▶ **Work order**:
Please copy every line of the data in which the string "Conference" appears.

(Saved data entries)
· · ·

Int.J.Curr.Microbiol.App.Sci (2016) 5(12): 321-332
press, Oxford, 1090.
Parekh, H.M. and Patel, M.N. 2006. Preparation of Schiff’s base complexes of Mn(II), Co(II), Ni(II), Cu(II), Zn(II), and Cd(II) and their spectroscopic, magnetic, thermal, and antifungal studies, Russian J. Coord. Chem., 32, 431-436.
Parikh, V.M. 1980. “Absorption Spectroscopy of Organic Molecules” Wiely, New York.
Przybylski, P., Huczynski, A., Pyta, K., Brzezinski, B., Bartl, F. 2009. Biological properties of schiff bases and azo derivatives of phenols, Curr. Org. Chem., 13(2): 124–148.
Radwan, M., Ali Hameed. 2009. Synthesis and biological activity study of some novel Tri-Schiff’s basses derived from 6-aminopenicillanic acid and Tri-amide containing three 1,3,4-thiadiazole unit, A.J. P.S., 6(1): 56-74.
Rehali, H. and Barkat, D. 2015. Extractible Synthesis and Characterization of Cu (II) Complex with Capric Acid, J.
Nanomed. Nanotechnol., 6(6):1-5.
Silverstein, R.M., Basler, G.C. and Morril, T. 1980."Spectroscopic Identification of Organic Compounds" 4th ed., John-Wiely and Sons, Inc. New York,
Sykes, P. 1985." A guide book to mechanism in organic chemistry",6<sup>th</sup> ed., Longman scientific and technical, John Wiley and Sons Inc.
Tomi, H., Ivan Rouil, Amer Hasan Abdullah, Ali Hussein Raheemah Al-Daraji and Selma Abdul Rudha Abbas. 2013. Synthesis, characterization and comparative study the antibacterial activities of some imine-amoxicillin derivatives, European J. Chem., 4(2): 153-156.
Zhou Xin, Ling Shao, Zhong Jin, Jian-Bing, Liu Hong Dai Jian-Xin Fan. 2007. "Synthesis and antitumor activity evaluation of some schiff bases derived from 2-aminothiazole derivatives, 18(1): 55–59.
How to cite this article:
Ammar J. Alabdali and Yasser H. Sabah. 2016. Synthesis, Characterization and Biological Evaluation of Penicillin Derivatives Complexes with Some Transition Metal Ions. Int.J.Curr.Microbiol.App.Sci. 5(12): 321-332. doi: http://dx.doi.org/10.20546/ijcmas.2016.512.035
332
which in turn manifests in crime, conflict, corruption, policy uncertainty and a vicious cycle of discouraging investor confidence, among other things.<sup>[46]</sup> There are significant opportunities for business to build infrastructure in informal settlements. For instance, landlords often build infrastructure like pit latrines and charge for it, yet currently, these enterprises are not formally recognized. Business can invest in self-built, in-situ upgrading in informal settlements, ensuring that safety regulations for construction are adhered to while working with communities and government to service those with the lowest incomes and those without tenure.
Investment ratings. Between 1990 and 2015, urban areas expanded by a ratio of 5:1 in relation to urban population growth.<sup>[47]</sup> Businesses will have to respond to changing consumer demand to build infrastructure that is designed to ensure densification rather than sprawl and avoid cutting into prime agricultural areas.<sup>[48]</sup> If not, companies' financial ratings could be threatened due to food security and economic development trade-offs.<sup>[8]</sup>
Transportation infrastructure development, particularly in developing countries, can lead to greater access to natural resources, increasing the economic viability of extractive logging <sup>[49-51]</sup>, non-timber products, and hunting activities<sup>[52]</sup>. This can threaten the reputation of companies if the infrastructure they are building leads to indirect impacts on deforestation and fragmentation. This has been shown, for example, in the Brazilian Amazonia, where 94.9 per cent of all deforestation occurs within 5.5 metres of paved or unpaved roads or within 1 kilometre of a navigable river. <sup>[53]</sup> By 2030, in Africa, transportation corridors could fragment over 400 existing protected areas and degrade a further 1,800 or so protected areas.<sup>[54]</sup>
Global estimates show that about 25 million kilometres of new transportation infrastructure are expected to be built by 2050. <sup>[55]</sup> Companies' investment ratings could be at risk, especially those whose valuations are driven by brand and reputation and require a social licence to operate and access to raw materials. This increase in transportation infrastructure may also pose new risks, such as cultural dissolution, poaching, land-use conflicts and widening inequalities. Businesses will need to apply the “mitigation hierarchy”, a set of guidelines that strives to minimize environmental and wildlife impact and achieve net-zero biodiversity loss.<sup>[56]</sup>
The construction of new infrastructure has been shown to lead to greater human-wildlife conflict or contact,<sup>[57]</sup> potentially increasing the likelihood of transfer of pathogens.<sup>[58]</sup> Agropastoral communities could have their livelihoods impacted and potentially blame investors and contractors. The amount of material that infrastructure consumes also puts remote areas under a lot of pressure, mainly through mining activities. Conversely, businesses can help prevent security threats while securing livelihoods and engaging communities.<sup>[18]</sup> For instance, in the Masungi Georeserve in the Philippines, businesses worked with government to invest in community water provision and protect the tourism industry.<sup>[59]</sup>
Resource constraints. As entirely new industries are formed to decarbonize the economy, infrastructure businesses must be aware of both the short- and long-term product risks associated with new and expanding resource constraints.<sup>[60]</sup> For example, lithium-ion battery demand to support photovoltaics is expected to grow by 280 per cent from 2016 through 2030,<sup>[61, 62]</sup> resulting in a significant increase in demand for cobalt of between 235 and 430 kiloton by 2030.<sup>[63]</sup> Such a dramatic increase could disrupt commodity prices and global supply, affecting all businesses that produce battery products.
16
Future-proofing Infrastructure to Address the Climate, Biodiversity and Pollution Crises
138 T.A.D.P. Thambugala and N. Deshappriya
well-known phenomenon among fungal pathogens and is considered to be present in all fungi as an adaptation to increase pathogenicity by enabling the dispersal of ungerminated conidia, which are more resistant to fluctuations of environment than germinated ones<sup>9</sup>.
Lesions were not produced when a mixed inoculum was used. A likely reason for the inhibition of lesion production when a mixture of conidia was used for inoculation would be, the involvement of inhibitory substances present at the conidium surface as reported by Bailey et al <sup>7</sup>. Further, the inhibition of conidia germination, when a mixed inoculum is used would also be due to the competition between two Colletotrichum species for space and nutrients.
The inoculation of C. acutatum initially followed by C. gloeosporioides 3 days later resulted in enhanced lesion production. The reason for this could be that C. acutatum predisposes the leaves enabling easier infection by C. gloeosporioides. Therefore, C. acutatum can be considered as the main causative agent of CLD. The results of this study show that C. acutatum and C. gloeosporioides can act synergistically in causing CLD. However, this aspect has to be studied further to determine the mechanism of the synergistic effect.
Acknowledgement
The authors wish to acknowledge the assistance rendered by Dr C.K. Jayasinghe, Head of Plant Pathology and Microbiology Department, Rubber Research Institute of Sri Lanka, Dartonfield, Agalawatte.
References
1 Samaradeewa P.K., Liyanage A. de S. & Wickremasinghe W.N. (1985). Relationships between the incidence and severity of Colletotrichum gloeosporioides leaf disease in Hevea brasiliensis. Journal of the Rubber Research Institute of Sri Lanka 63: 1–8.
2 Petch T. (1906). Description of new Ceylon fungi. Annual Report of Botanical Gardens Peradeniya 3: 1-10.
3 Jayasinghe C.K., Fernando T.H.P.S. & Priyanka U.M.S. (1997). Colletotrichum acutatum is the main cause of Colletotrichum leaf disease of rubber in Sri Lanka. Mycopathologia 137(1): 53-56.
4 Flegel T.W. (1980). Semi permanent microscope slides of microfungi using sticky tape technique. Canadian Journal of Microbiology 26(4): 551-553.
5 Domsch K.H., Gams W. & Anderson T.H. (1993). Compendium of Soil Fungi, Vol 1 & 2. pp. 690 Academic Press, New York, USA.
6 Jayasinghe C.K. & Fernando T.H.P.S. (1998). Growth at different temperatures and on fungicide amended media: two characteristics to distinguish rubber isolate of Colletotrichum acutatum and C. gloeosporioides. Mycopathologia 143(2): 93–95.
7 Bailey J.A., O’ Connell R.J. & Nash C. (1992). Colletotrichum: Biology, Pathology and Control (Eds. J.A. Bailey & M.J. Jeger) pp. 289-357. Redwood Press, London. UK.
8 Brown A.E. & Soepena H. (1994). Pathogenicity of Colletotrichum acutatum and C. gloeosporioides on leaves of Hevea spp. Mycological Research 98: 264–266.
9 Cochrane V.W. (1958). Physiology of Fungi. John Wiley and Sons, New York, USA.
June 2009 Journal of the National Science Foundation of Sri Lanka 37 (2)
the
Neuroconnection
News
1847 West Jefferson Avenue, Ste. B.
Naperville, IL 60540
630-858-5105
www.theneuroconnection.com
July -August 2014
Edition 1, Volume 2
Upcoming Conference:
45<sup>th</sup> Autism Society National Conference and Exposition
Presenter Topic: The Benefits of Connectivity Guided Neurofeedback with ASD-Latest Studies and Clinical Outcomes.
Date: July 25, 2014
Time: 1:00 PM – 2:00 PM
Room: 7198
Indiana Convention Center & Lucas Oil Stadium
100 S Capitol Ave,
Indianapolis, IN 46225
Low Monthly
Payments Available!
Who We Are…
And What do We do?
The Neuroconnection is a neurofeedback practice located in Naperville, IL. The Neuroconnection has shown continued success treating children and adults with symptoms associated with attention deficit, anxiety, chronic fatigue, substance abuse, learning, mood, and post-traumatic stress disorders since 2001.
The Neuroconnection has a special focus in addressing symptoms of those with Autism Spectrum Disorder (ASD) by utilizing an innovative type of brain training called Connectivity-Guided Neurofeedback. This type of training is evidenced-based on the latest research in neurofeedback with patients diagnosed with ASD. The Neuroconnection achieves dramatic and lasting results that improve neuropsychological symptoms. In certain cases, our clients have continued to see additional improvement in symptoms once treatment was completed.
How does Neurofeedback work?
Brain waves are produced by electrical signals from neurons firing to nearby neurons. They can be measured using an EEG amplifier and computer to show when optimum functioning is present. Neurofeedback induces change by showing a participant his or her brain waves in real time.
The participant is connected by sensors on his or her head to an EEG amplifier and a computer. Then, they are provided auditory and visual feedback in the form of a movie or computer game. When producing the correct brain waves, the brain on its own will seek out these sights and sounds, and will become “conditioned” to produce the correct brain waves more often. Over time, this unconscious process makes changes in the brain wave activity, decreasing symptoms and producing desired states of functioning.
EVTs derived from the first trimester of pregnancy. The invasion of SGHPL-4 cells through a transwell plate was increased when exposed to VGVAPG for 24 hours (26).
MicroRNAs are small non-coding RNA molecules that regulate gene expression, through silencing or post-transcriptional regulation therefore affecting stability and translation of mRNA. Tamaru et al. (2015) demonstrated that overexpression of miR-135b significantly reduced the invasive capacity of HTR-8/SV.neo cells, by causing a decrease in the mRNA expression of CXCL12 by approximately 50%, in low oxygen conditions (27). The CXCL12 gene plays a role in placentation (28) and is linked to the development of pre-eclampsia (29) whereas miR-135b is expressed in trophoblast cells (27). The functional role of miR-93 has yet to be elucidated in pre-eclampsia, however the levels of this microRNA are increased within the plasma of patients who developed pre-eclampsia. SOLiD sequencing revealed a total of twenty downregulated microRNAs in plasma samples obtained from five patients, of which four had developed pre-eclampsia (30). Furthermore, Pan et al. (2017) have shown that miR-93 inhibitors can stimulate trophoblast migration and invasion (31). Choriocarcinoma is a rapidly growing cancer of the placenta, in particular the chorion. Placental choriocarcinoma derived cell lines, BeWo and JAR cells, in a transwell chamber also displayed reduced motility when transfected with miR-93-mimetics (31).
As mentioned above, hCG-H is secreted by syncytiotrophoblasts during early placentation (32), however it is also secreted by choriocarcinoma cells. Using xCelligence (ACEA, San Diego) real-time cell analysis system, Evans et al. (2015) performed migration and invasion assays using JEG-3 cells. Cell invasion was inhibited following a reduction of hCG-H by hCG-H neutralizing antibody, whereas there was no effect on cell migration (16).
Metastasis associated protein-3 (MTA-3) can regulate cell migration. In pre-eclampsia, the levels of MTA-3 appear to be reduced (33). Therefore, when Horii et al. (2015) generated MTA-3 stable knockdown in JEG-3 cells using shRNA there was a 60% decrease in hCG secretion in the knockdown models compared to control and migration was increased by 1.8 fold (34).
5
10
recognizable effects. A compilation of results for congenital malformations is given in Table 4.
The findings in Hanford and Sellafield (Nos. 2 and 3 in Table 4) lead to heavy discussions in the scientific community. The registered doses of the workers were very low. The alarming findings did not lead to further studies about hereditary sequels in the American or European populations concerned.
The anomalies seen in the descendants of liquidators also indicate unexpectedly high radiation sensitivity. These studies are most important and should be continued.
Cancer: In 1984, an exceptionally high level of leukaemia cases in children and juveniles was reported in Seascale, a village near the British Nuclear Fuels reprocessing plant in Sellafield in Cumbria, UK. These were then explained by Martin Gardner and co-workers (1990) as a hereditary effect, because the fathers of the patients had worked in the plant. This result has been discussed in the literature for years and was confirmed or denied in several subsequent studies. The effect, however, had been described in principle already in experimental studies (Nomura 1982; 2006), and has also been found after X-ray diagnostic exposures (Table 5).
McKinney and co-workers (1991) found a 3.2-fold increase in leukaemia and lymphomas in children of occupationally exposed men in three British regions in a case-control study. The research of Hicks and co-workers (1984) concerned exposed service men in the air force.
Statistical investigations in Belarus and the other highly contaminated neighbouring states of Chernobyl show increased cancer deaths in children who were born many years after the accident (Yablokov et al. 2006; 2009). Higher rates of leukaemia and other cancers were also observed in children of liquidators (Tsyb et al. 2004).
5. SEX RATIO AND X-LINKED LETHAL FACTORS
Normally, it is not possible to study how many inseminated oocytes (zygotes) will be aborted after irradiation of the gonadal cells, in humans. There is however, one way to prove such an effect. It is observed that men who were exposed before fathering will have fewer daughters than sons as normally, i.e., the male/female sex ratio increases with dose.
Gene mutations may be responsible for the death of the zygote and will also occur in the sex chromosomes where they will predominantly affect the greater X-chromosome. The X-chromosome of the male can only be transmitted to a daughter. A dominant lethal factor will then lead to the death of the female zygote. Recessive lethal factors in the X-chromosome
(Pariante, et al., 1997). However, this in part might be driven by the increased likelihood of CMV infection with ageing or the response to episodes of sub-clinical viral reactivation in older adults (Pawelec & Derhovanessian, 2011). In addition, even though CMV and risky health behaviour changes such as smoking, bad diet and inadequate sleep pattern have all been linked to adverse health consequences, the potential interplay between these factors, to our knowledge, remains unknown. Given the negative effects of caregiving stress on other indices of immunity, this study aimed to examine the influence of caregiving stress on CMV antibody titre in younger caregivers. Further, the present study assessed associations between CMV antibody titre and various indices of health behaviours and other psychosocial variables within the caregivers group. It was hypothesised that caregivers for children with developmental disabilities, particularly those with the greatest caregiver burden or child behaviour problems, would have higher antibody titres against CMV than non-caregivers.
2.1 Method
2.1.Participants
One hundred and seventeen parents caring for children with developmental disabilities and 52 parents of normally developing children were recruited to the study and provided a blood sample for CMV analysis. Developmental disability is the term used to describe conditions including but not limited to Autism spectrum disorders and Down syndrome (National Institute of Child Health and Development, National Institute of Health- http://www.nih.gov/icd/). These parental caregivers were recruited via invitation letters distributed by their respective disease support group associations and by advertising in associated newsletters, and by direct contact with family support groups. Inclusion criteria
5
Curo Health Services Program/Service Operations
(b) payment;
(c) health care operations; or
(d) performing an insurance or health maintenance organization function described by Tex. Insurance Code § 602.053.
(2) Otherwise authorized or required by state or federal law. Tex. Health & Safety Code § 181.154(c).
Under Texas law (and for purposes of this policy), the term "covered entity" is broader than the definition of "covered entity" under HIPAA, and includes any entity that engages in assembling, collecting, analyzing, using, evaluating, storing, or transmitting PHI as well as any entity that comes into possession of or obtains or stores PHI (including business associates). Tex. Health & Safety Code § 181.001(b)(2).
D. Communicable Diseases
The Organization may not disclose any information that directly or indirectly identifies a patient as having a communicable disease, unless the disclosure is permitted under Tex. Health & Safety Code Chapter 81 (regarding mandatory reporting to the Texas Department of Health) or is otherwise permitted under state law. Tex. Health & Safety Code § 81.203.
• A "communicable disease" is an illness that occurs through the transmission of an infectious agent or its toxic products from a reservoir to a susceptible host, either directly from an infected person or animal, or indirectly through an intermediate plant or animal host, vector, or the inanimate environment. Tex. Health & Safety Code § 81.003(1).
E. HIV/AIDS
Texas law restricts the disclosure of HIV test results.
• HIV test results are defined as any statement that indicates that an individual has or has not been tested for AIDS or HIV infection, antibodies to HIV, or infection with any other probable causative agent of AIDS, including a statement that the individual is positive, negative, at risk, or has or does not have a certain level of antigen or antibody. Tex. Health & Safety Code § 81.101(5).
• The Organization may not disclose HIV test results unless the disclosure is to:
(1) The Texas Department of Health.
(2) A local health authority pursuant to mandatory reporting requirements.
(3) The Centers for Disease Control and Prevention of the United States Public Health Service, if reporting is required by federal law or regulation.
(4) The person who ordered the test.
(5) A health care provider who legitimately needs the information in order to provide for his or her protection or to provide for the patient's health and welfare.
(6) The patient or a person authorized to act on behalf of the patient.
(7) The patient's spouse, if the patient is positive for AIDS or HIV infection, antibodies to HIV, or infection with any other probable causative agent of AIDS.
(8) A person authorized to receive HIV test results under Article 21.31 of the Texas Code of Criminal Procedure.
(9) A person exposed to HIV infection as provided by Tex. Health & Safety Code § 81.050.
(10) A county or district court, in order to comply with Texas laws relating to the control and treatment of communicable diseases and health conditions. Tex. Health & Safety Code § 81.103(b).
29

· · ·

▶ **Written solution**:
Upcoming Conference:
45<sup>th</sup> Autism Society National Conference and Exposition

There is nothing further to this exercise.